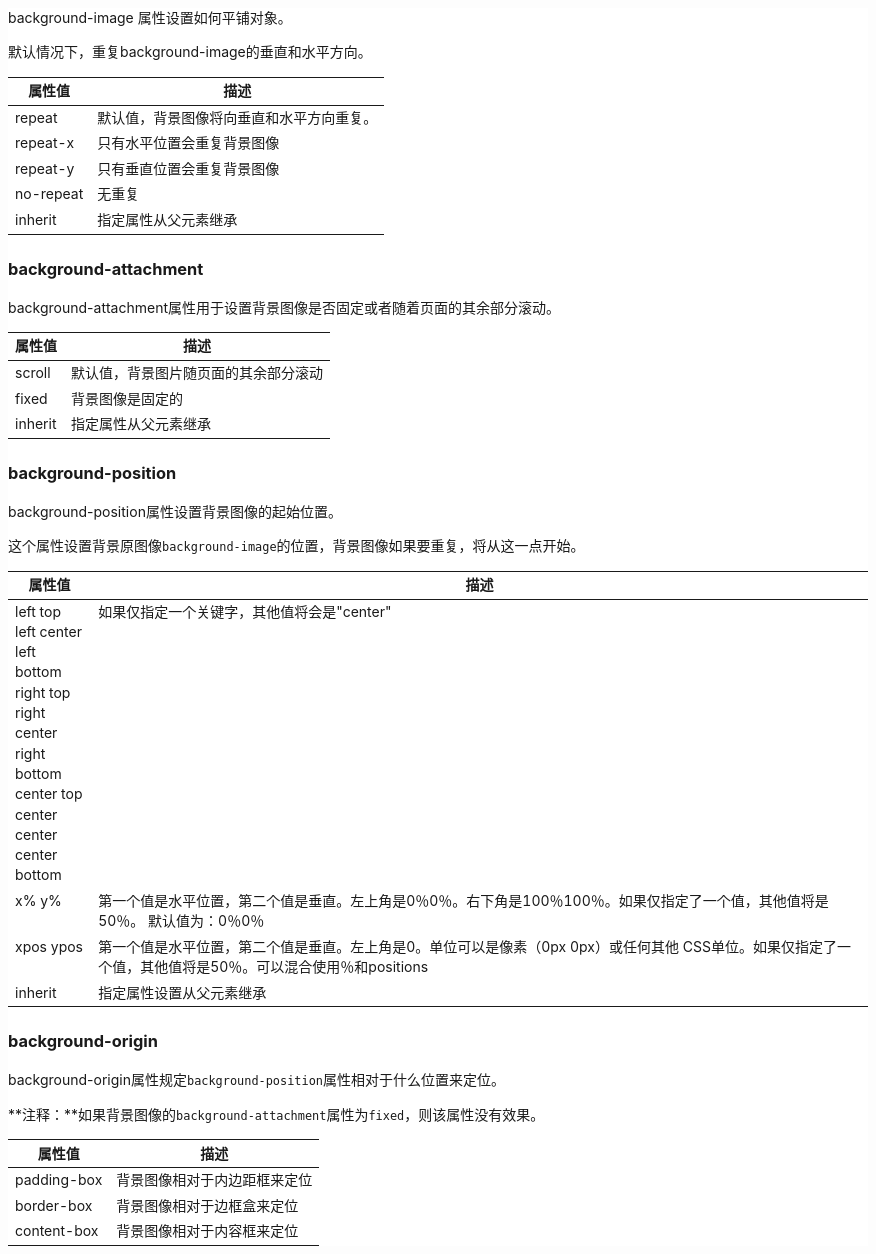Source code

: background-image 属性设置如何平铺对象。

默认情况下，重复background-image的垂直和水平方向。

| 属性值    | 描述                                     |
| --------- | ---------------------------------------- |
| repeat    | 默认值，背景图像将向垂直和水平方向重复。 |
| repeat-x  | 只有水平位置会重复背景图像               |
| repeat-y  | 只有垂直位置会重复背景图像               |
| no-repeat | 无重复                                   |
| inherit   | 指定属性从父元素继承                     |

### background-attachment

background-attachment属性用于设置背景图像是否固定或者随着页面的其余部分滚动。

| 属性值  | 描述                                 |
| ------- | ------------------------------------ |
| scroll  | 默认值，背景图片随页面的其余部分滚动 |
| fixed   | 背景图像是固定的                     |
| inherit | 指定属性从父元素继承                 |

### background-position

background-position属性设置背景图像的起始位置。

这个属性设置背景原图像`background-image`的位置，背景图像如果要重复，将从这一点开始。

| 属性值                                                       | 描述                                                         |
| ------------------------------------------------------------ | ------------------------------------------------------------ |
| left   top<br/>left   center<br/>left   bottom<br/>right  top<br/>right  center<br/>right  bottom<br/>center top<br/>center center<br/>center bottom | 如果仅指定一个关键字，其他值将会是"center"                   |
| x% y%                                                        | 第一个值是水平位置，第二个值是垂直。左上角是0％0％。右下角是100％100％。如果仅指定了一个值，其他值将是50％。 默认值为：0％0％ |
| xpos ypos                                                    | 第一个值是水平位置，第二个值是垂直。左上角是0。单位可以是像素（0px 0px）或任何其他 CSS单位。如果仅指定了一个值，其他值将是50％。可以混合使用％和positions |
| inherit                                                      | 指定属性设置从父元素继承                                     |

### background-origin

background-origin属性规定`background-position`属性相对于什么位置来定位。

**注释：**如果背景图像的`background-attachment`属性为`fixed`，则该属性没有效果。

| 属性值      | 描述                         |
| ----------- | ---------------------------- |
| padding-box | 背景图像相对于内边距框来定位 |
| border-box  | 背景图像相对于边框盒来定位   |
| content-box | 背景图像相对于内容框来定位   |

Exercise details ::
Please print the entries exactly as they stand. Images are not part of the copy.

The answer ::
Source code

: background-image 属性设置如何平铺对象。

默认情况下，重复background-image的垂直和水平方向。

| 属性值    | 描述                                     |
| --------- | ---------------------------------------- |
| repeat    | 默认值，背景图像将向垂直和水平方向重复。 |
| repeat-x  | 只有水平位置会重复背景图像               |
| repeat-y  | 只有垂直位置会重复背景图像               |
| no-repeat | 无重复                                   |
| inherit   | 指定属性从父元素继承                     |

### background-attachment

background-attachment属性用于设置背景图像是否固定或者随着页面的其余部分滚动。

| 属性值  | 描述                                 |
| ------- | ------------------------------------ |
| scroll  | 默认值，背景图片随页面的其余部分滚动 |
| fixed   | 背景图像是固定的                     |
| inherit | 指定属性从父元素继承                 |

### background-position

background-position属性设置背景图像的起始位置。

这个属性设置背景原图像`background-image`的位置，背景图像如果要重复，将从这一点开始。

| 属性值                                                       | 描述                                                         |
| ------------------------------------------------------------ | ------------------------------------------------------------ |
| left   top<br/>left   center<br/>left   bottom<br/>right  top<br/>right  center<br/>right  bottom<br/>center top<br/>center center<br/>center bottom | 如果仅指定一个关键字，其他值将会是"center"                   |
| x% y%                                                        | 第一个值是水平位置，第二个值是垂直。左上角是0％0％。右下角是100％100％。如果仅指定了一个值，其他值将是50％。 默认值为：0％0％ |
| xpos ypos                                                    | 第一个值是水平位置，第二个值是垂直。左上角是0。单位可以是像素（0px 0px）或任何其他 CSS单位。如果仅指定了一个值，其他值将是50％。可以混合使用％和positions |
| inherit                                                      | 指定属性设置从父元素继承                                     |

### background-origin

background-origin属性规定`background-position`属性相对于什么位置来定位。

**注释：**如果背景图像的`background-attachment`属性为`fixed`，则该属性没有效果。

| 属性值      | 描述                         |
| ----------- | ---------------------------- |
| padding-box | 背景图像相对于内边距框来定位 |
| border-box  | 背景图像相对于边框盒来定位   |
| content-box | 背景图像相对于内容框来定位   |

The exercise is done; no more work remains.